Assignment:
Reproduce the text of these records with "山僧" replaced by "老僧" and nothing else changed. Omit the pictures from your answer.

Material shown:
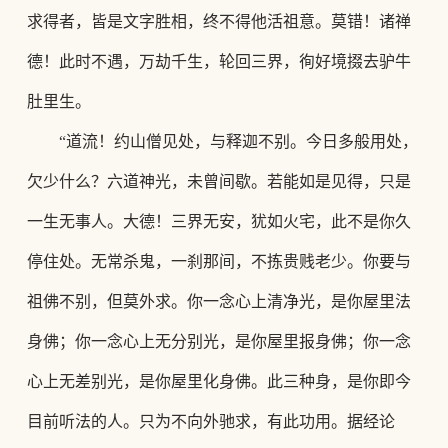
求得者，皆是文字胜相，终不得他活祖意。莫错！诸禅
德！此时不遇，万劫千生，轮回三界，徇好境掇去驴牛
肚里生。
“道流！约山僧见处，与释迦不别。今日多般用处，
欠少什么？六道神光，未曾间歇。若能如是见得，只是
一生无事人。大德！三界无安，犹如火宅，此不是你久
停住处。无常杀鬼，一刹那间，不拣贵贱老少。你要与
祖佛不别，但莫外求。你一念心上清净光，是你屋里法
身佛；你一念心上无分别光，是你屋里报身佛；你一念
心上无差别光，是你屋里化身佛。此三种身，是你即今
目前听法的人。只为不向外驰求，有此功用。据经论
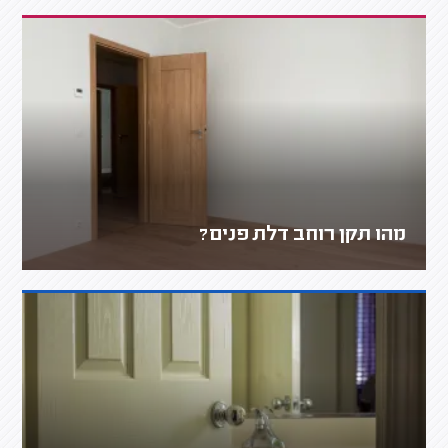
מהו תקן רוחב דלת פנים?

Solved exercise:
求得者，皆是文字胜相，终不得他活祖意。莫错！诸禅
德！此时不遇，万劫千生，轮回三界，徇好境掇去驴牛
肚里生。
“道流！约老僧见处，与释迦不别。今日多般用处，
欠少什么？六道神光，未曾间歇。若能如是见得，只是
一生无事人。大德！三界无安，犹如火宅，此不是你久
停住处。无常杀鬼，一刹那间，不拣贵贱老少。你要与
祖佛不别，但莫外求。你一念心上清净光，是你屋里法
身佛；你一念心上无分别光，是你屋里报身佛；你一念
心上无差别光，是你屋里化身佛。此三种身，是你即今
目前听法的人。只为不向外驰求，有此功用。据经论
מהו תקן רוחב דלת פנים?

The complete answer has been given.